The deadlock between the investors – who included Goldman Sachs and Bain Capital – and the bankers included the price and structure of every potential transaction, the people said, according to Bloomberg’s Ercan Ersoy and Aslı Kandemir.
There was even disagreement on the definition of a non-performing loan, one of the attendees at the preliminary meetings said. Some of the participants questioned whether more talks would take place at all, the news wire said.
A plan to offload troubled loans from banks’ balance sheets into special funds is a lynch-pin of the government’s plans to strengthen the Turkish financial system and rescue the economy from a deep economic recession. A currency crisis last year has partially eroded banks’ capital. Some of their clients are struggling to repay foreign currency debt, meaning the banks are renegotiating the terms of the lending or classifying it as non-performing.
Investors also sought a 30 percent discount on the face value of the loans in order to take part in the plan, Bloomberg said. They also demanded a stake in the troubled assets, one of the people said.
Turkish bankers attending the meetings refused to write off the loans and said they should be restructured instead, according to Ersoy and Kandemir.
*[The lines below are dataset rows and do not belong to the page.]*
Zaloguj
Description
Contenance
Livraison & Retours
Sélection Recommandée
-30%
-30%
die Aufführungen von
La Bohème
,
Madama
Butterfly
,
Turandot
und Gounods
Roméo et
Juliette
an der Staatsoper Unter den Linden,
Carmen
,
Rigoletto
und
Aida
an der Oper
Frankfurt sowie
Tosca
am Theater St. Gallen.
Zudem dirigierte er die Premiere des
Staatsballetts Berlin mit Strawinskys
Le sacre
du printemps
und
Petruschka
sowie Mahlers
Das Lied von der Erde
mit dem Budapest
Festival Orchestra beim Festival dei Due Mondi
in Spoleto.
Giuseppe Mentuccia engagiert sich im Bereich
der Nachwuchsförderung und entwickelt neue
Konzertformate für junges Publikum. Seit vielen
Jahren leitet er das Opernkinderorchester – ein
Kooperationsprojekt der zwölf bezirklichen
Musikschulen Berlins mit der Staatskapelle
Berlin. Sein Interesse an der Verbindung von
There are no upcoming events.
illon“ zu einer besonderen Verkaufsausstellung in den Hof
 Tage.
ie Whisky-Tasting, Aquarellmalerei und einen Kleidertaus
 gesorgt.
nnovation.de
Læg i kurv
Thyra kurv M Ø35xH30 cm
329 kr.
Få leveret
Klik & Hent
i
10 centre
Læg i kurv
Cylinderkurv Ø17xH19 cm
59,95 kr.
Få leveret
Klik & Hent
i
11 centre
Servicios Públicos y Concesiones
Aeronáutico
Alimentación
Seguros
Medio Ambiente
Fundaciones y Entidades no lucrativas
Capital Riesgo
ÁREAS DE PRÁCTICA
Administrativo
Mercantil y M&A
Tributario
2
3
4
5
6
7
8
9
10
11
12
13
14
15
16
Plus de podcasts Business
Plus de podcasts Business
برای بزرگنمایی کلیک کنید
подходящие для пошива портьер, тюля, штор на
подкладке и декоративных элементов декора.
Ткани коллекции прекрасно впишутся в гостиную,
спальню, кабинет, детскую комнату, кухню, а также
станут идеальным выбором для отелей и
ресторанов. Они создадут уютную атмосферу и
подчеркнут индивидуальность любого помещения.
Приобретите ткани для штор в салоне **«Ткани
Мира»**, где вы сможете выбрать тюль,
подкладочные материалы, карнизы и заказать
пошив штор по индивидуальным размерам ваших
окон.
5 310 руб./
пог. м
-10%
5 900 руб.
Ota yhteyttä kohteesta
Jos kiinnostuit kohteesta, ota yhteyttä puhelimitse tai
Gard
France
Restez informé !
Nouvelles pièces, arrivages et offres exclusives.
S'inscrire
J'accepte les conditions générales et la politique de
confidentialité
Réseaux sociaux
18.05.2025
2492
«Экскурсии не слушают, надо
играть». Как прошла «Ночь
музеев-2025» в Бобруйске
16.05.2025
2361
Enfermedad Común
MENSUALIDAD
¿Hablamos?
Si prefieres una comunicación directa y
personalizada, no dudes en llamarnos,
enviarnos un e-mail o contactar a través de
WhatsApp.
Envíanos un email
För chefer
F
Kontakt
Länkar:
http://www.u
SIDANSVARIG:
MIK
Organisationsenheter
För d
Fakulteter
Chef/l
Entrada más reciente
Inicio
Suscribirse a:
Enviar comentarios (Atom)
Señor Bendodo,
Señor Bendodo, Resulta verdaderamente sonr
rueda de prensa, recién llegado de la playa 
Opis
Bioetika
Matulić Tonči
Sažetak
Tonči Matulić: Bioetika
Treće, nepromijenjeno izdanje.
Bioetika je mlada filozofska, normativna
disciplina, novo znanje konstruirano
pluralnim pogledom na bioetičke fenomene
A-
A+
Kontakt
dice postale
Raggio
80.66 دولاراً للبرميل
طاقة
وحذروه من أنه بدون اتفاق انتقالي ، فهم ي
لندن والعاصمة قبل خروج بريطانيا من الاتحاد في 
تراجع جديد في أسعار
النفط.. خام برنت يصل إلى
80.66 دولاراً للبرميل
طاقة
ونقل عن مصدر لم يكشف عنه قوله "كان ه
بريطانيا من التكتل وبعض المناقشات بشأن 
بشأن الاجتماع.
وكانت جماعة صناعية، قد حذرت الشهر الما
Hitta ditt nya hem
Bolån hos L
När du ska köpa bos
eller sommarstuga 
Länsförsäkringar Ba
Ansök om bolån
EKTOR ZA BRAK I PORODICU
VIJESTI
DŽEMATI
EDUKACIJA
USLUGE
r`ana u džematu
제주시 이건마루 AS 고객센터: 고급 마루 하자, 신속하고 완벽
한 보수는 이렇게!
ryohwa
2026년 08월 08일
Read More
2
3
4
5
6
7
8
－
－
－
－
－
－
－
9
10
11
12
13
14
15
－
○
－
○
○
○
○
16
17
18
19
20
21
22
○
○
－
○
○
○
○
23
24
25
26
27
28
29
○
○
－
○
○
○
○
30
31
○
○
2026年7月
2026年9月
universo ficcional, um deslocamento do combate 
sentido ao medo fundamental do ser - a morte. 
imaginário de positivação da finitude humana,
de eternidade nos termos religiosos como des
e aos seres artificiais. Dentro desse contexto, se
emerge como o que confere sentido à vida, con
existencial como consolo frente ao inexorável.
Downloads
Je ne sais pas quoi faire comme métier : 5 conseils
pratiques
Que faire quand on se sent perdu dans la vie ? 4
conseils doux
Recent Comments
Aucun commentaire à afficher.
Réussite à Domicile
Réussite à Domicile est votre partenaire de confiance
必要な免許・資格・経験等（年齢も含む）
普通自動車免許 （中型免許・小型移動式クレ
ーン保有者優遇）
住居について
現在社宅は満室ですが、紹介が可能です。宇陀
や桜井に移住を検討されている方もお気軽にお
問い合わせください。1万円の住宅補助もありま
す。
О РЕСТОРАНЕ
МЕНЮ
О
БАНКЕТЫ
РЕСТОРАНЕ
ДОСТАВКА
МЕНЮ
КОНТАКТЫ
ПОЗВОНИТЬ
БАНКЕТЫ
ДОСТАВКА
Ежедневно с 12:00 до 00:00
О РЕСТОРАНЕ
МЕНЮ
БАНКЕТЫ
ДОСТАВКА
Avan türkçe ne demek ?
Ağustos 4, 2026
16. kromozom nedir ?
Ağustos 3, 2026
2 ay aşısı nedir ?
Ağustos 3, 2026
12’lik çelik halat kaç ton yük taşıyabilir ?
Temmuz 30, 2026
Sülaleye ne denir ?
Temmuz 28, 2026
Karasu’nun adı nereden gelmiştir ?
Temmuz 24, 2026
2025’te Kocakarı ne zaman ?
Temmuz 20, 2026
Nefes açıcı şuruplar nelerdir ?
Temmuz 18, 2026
The meeting was the first between the two sides since Treasury and Finance Minister Berat Albayrak announced plans in April to deal with the troubled loans of the energy and real estate industries, according to Bloomberg.
Turkish firms have requested that banks restructure about $30 billion of the loans.
The talks to set up special funds to deal with the troubled debt may be lengthy and difficult, Bloomberg reported.
Goldman Sachs is among investment banks who have warned that Turkish banks face capital depletion should the lira continue to slide against the dollar. In a report last summer, Goldman said two major banks could see their capital largely erode should the lira weaken to 6.3 against the U.S. currency.
The lira fell 0.4 percent to 6.02 per dollar in Istanbul on Thursday. Losses this year total about 13 percent after a decline of 28 percent in 2018.
Turkish corporates’ foreign currency borrowing exceeded $310 billion as of February, equal to almost 40 percent of the country’s economic output. The debt totals almost $200 billion when subtracting the companies’ foreign exchange assets.